La Cour conclut, à l’unanimité, dans l'affaire Brasilier du 11 avril 2006, à la violation de l’article 10 (liberté d’expression) de la Convention européenne des Droits de l’Homme.
En 1997, le requérant fut candidat aux élections législatives dans la 2e circonscription de Paris ; il avait notamment pour adversaire Jean Tiberi, député sortant et maire de Paris.
Le jour du premier tour des élections, à savoir le 25 mai 1997, le requérant dit avoir constaté qu’il n’y avait aucun bulletin de vote le concernant dans les bureaux de vote, alors qu’il en avait fait imprimer 60 000 qu’il avait remis au Routeur de la République française, lesquels auraient ensuite été remis aux services de la mairie de Paris en charge de leur répartition dans les différents bureaux de vote.
Le jour même, le requérant déposa plainte pour vol de ses bulletins de vote. Le 10 juillet 1997, le procureur l’informa de sa décision de ne pas donner suite à cette plainte.
Le sieur Brasilier fut condamné, au civil, par la cour d'appel de Paris, pour avoir diffamer, sans preuves, le sieur Tiberi, en faisant déployer, place du Panthéon en face de la mairie du Vème arrondissement, des banderoles portant les inscriptions « TIBERI tu nous casses les URNES » ou encore « EN FACE : BUREAU de la FRAUDE, VOLS ET MAGOUILLE ».

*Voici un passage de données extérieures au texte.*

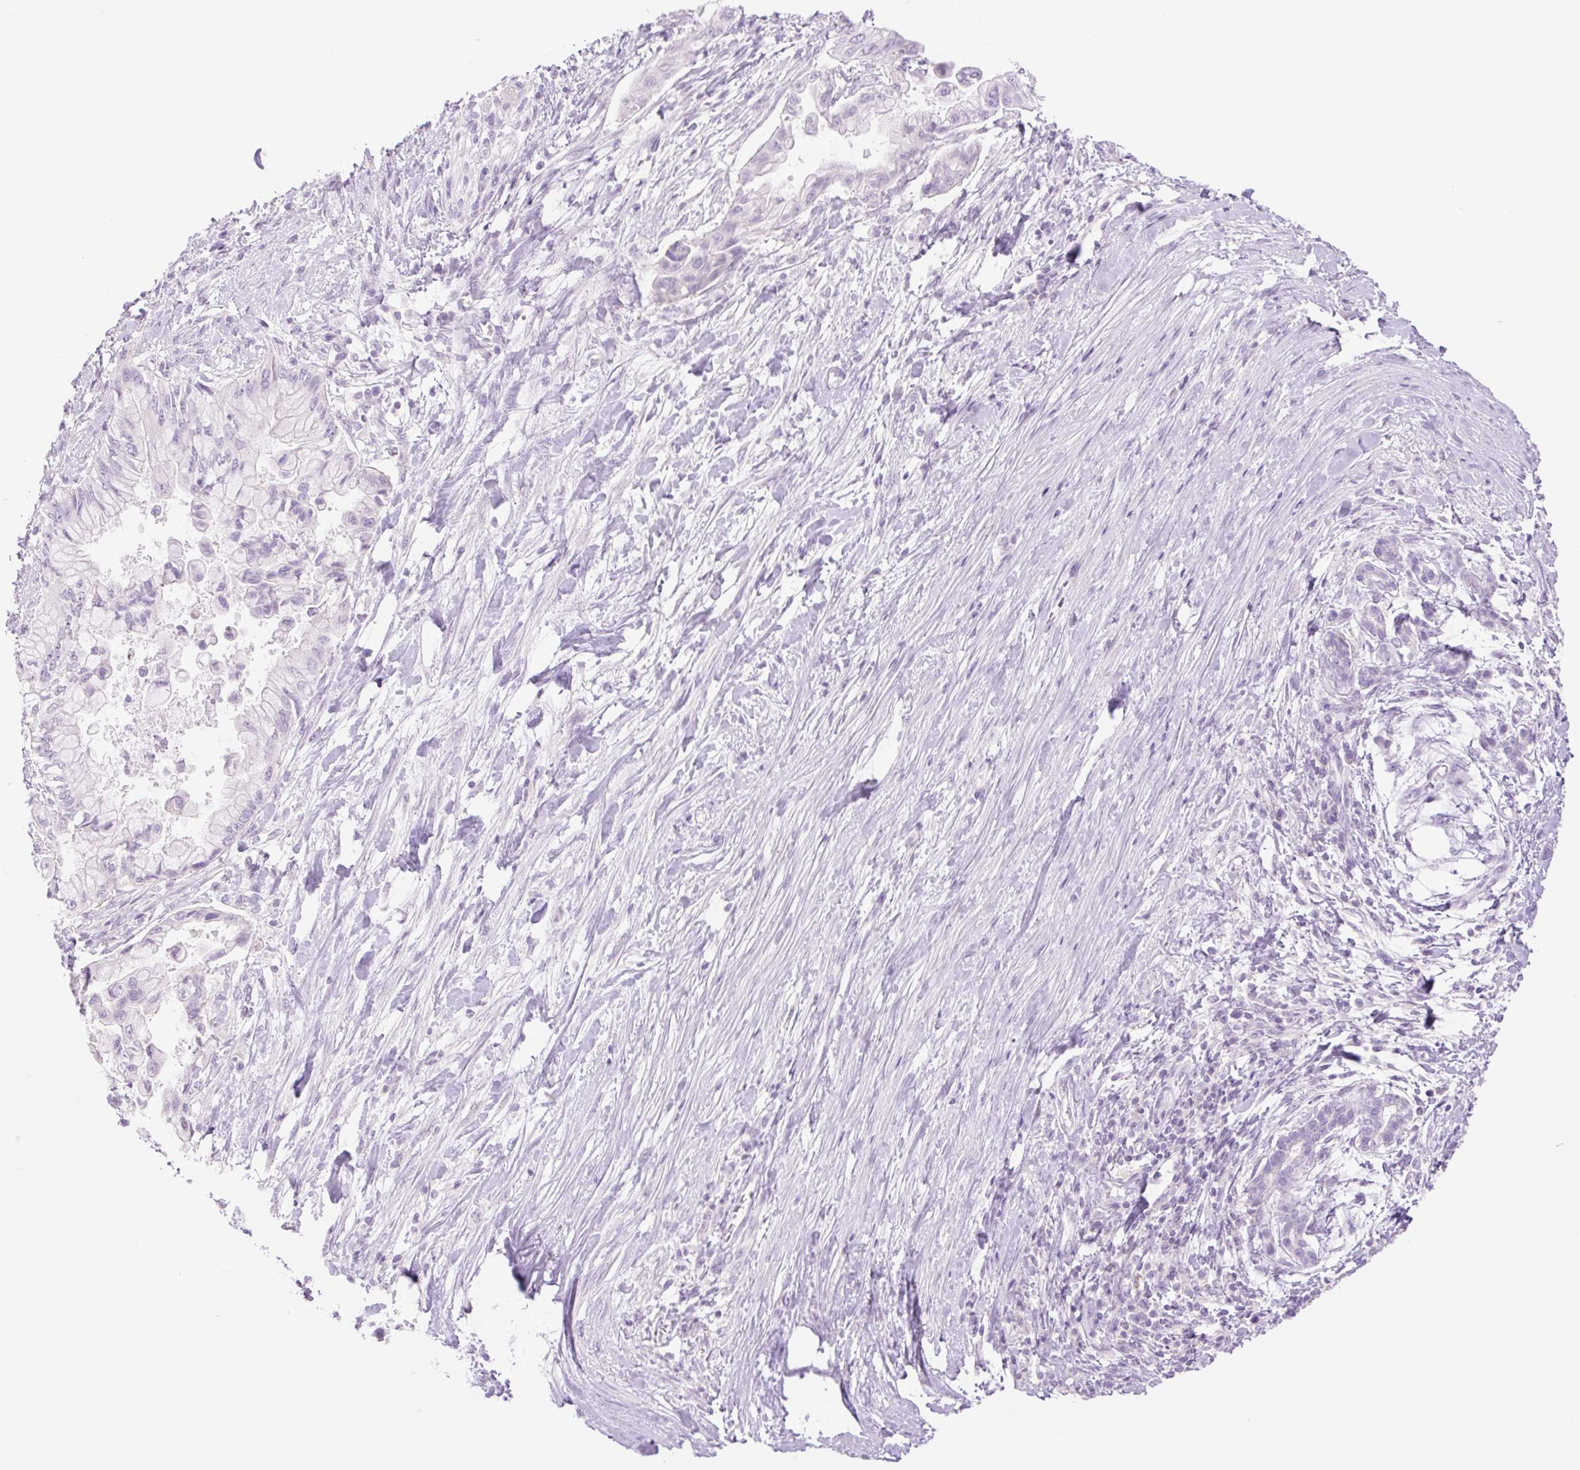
{"staining": {"intensity": "negative", "quantity": "none", "location": "none"}, "tissue": "pancreatic cancer", "cell_type": "Tumor cells", "image_type": "cancer", "snomed": [{"axis": "morphology", "description": "Adenocarcinoma, NOS"}, {"axis": "topography", "description": "Pancreas"}], "caption": "This photomicrograph is of adenocarcinoma (pancreatic) stained with IHC to label a protein in brown with the nuclei are counter-stained blue. There is no staining in tumor cells. (DAB immunohistochemistry visualized using brightfield microscopy, high magnification).", "gene": "TBX15", "patient": {"sex": "male", "age": 48}}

La cour EDH estime que la liberté d'expression politique en démocratie, dans le débat politique, doit être largement accordée. "La Cour accorde la plus haute importance à la liberté d’expression dans le contexte du débat politique et considère qu’on ne saurait restreindre le discours politique sans raisons impérieuses.
En l’espèce, les propos litigieux visaient un député, maire de Paris et maire du Ve arrondissement de Paris, qui était assurément une personnalité politique et médiatique ; le requérant était lui-même candidat à l’élection litigieuse.
Or, des ingérences dans la liberté d’expression d’un membre de l’opposition, qui représente ses électeurs, signale leurs préoccupations et défend leurs intérêts commandent à la Cour de se livrer à un contrôle des plus strict. A cet égard, elle rappelle qu’un adversaire des idées et positions officielles doit avoir la possibilité de discuter de la régularité d’une élection et que dans le contexte d’une compétition électorale, la vivacité des propos est plus tolérable qu’en d’autres circonstances."

L'affaire Lindon/Le Pen

Dans cette affaire la Grande Chambre de la CEDH, arrêt du 22 octobre 2007, donne raison à la justice française.
La Cour conclut, par treize voix contre quatre, à la non-violation de l’article 10 (liberté d’expression) de la Convention européenne des Droits de l’Homme :
· concernant les condamnations de l’auteur et de l’éditeur d’un roman ayant pour objet des meurtres commis par des militants du Front national ; et
· concernant la condamnation pour diffamation du directeur de la publication du quotidien Libération, qui publia une pétition signée par quatre-vingt-dix-sept écrivains contemporains apportant leur soutien à l’auteur du roman.